When state forests or town-owned land are at stake, the public has a right to full information and meaningful participation before clearing begins. FVF advocates for environmental review, public comment, and accountability in every decision that affects the Island's forest cover.
The Need for Public Process
FVF is deeply committed to protecting the white pines at Manuel Correllus State Forest. But our mission does not begin or end there. We are building an organization with the capacity to engage a wide range of forest issues on this island for years to come.
Seeing the Forest and the Trees
Climate & Watershed Awareness
The Island's forests are doing important climate work — storing carbon, managing storm water, cooling and cleaning the air, providing habitat, and recharging the aquifer through soil infiltration. Decisions about forest management should account for these services, especially as the Island faces the accelerating pressures of a changing climate.
Town-Owned Land & Community Preservation Funds
Not all forest loss on Martha's Vineyard happens on state-managed land.

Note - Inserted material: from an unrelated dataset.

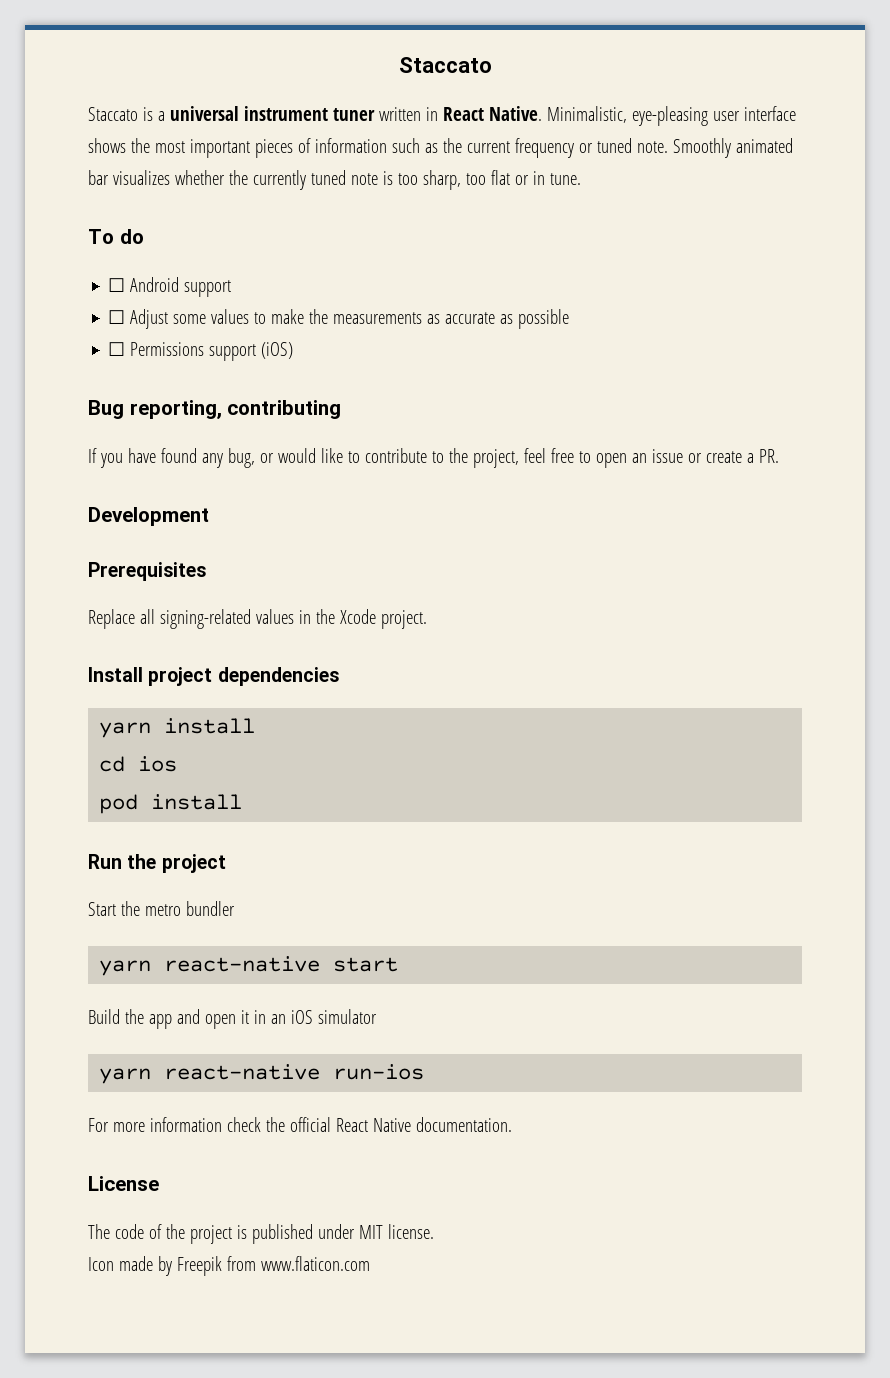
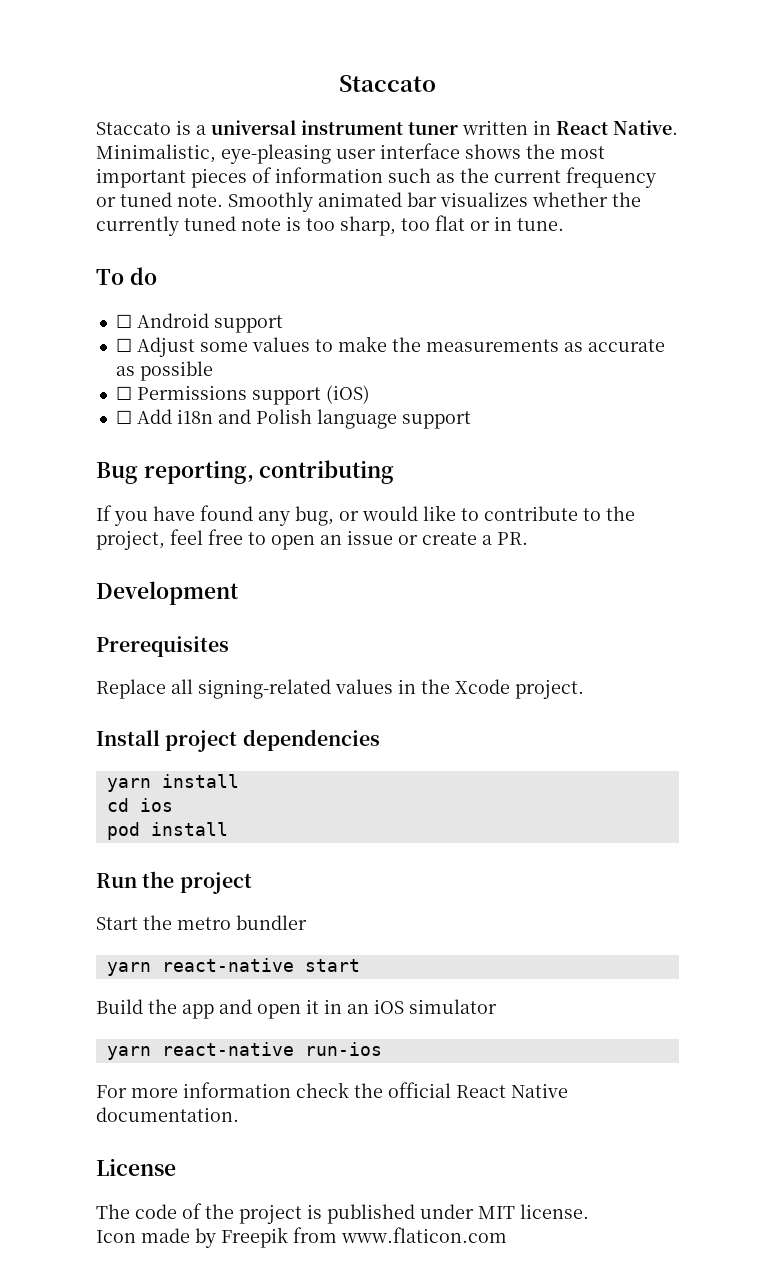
(294, 350) none -> [115,409,471,429] // ☐ Add i18n and Polish language support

Across the six towns, parcels of town-owned open space are being cleared and developed — and in some cases, Community Preservation Act funds are being used to help offset the costs.

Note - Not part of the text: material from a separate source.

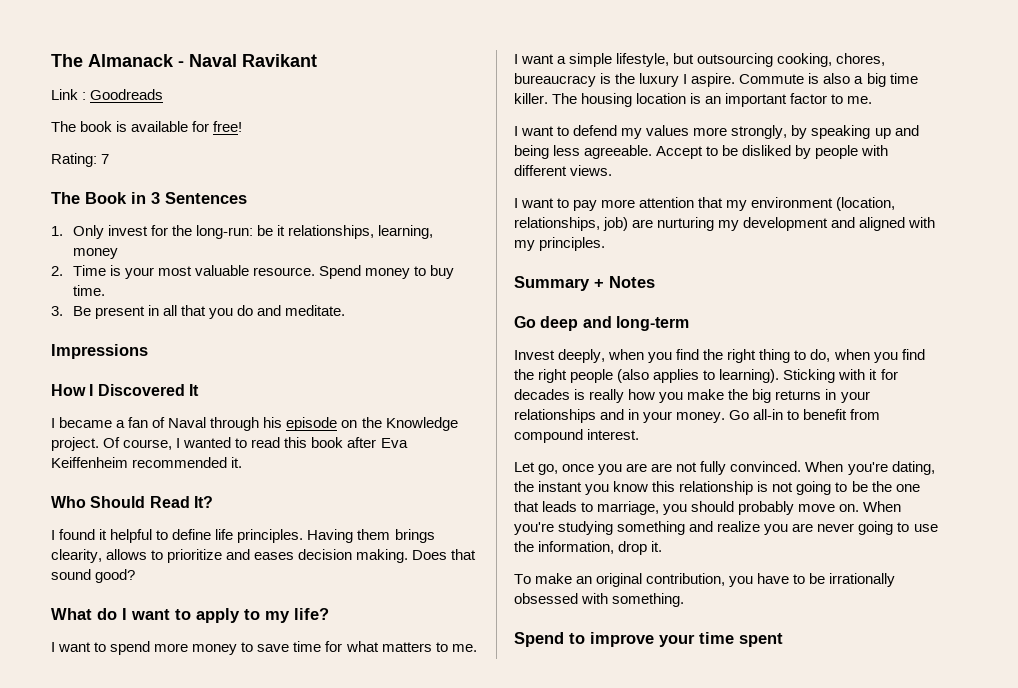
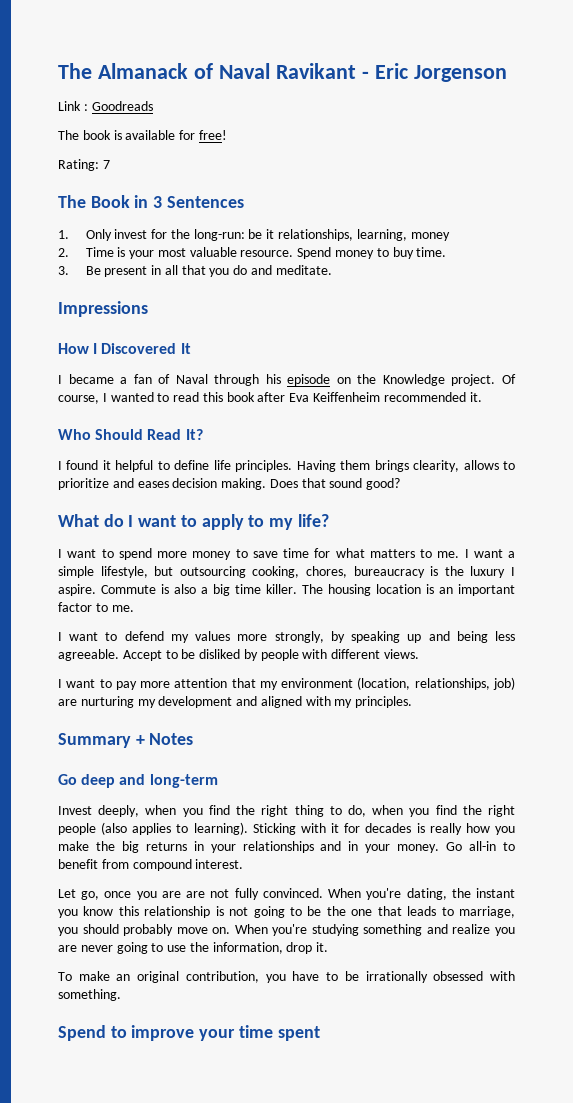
[178,61,184,67] - -> [193,63,213,79] of
(317, 60) none -> [361,63,507,82] - Eric Jorgenson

The Community Preservation Act was created to help Massachusetts communities protect open space, preserve historic resources, and create affordable housing. Vineyard voters have consistently supported CPA funding with the understanding that a meaningful share goes to protecting natural resources. When those funds are used to facilitate clearing on town land — rather than to protect it — it raises important questions about intent, process, and accountability.
FVF does not oppose the use of town land for public good. We believe in housing, in public amenities, and in the legitimate need to balance competing priorities. What we advocate for is a clear-eyed, transparent process that accounts for the ecological value of what will be lost, and that ensures CPA funds are being used in ways consistent with the goals set out in the Island Plan.
What FVF is Asking
Full public disclosure when town-owned land with significant tree cover or ecological value is proposed for clearing or development.

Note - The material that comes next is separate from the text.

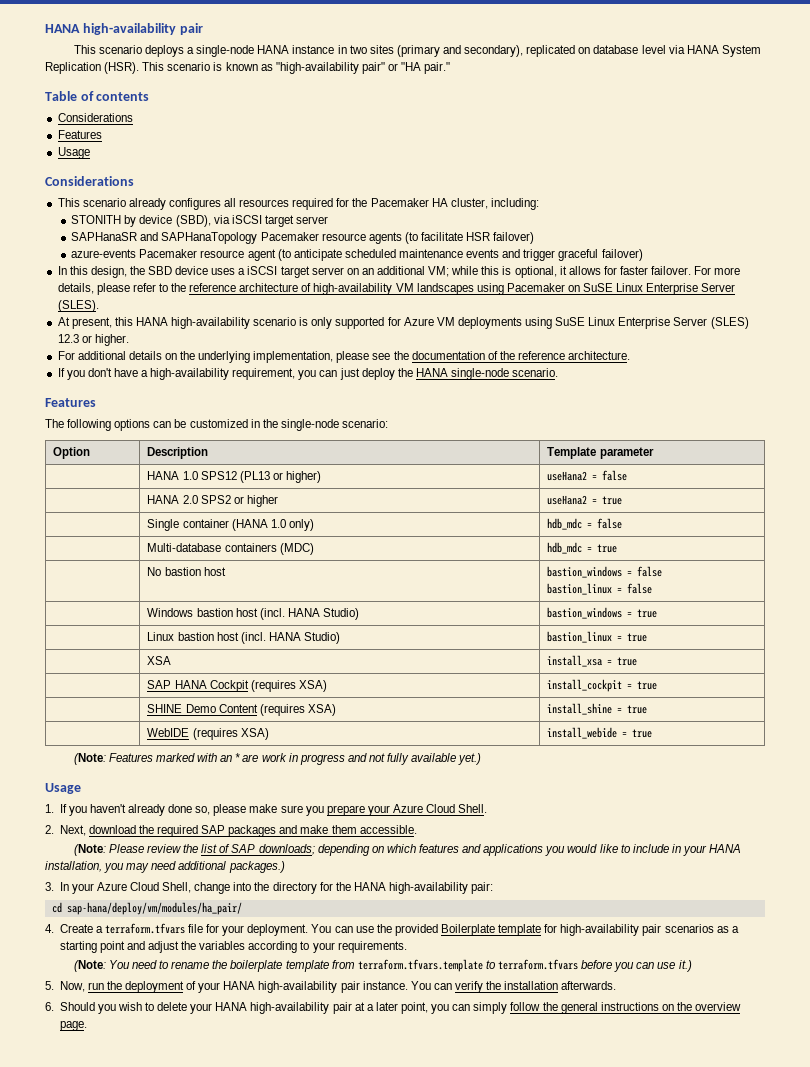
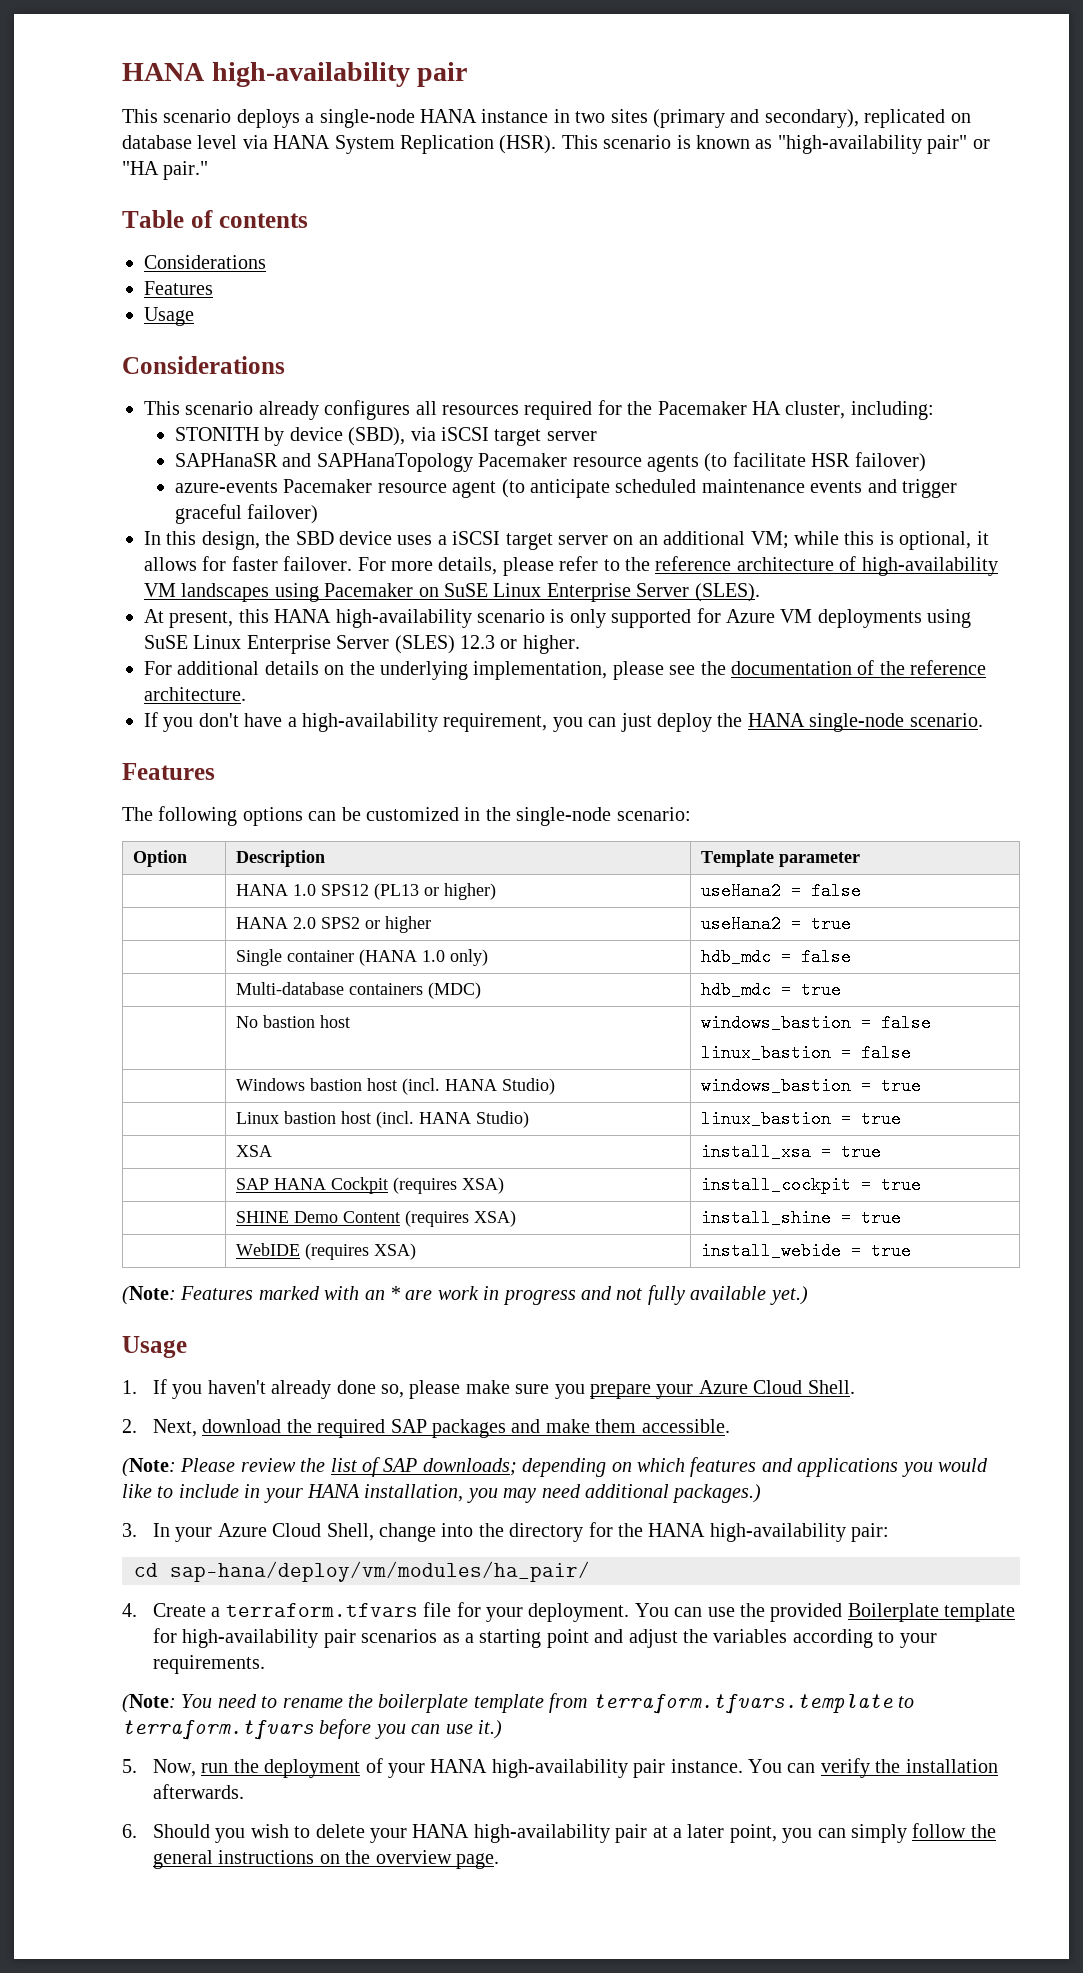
[547,566,663,578] [547,583,613,595] bastion_windows = false // bastion_linux -> [701,1014,932,1032] [701,1044,832,1062] windows_bastion = false // linux_bastion
[547,607,623,619] bastion_windows -> [701,1077,852,1095] windows_bastion
[547,631,613,643] bastion_linux -> [701,1110,832,1128] linux_bastion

● Ecological baseline assessments before any clearing begins on town parcels using CPA funds.
● Explicit accounting of CPA expenditures that affect natural resources, so the community can evaluate whether the conservation intent of the program is being honored.
● MVC involvement in reviewing large-scale clearing on town land as Developments of Regional Impact where appropriate.
The Residential Landscape & an Island-Wide Tree Ordinance
The most visible change to the Island's residential landscape in recent years has been the clearing of native trees, shrubs, and understory vegetation — replaced by maintained lawns, view corridors, pools, and landscaped grounds.
Cumulatively, across thousands of residential properties on a 100-square-mile island, the effect is significant: reduced habitat connectivity, increased surface runoff, loss of the native plant communities that support the Island's pollinators, songbirds, and other wildlife, and a gradual homogenization of a landscape that used to look distinctly like the Vineyard.
FVF's approach to the residential landscape is rooted in information and community conversation, not mandates. We are working toward a framework that makes the island-wide picture visible, gives landowners good information about the ecological value of what they have, and provides the Martha's Vineyard Commission with a consistent standard for considering tree cover as beneficial island infrastructure when evaluating new development applications.
The Case for an Island-Wide Tree Ordinance
Currently, each of the six Vineyard towns approaches tree protection differently — and most have limited tools to address incremental residential clearing. An island-wide tree ordinance, developed collaboratively with the towns and property owners, could provide several things that no town can provide alone.
FVF works toward island-wide policies and frameworks that reflect the cumulative reality of forest loss across all six towns.
What an Island-Wide Framework Could Accomplish
● A shared baseline. An island-wide inventory of significant trees and forest cover would allow communities — and the MVC — to understand what is being lost across the Island over time, not just parcel by parcel.
● A tool for the MVC. The Martha's Vineyard Commission reviews large developments as Developments of Regional Impact. A tree ordinance would give the MVC a quantifiable, consistent standard for evaluating the cumulative impact of development on forest cover — helping to put the Island Plan's open space and habitat goals into practice.
● Better information for landowners.Many property owners simply don't know the ecological or financial value of mature trees on their land. An island-wide framework could include resources, outreach, and technical assistance that makes stewardship easier and more appealing.
● Consistency and fairness.A framework that applies across the Island is fairer to landowners than a patchwork of town-by-town rules that varies from one street to the next.
FVF looks forward to working alongside the Martha's Vineyard Commission, the Vineyard Conservation Society, BiodiversityWorks, The Nature Conservancy, and the Trustees of Reservations — as well as individual landowners, town conservation commissions, and anyone who cares about the Island's natural character — to develop a framework that the community can embrace.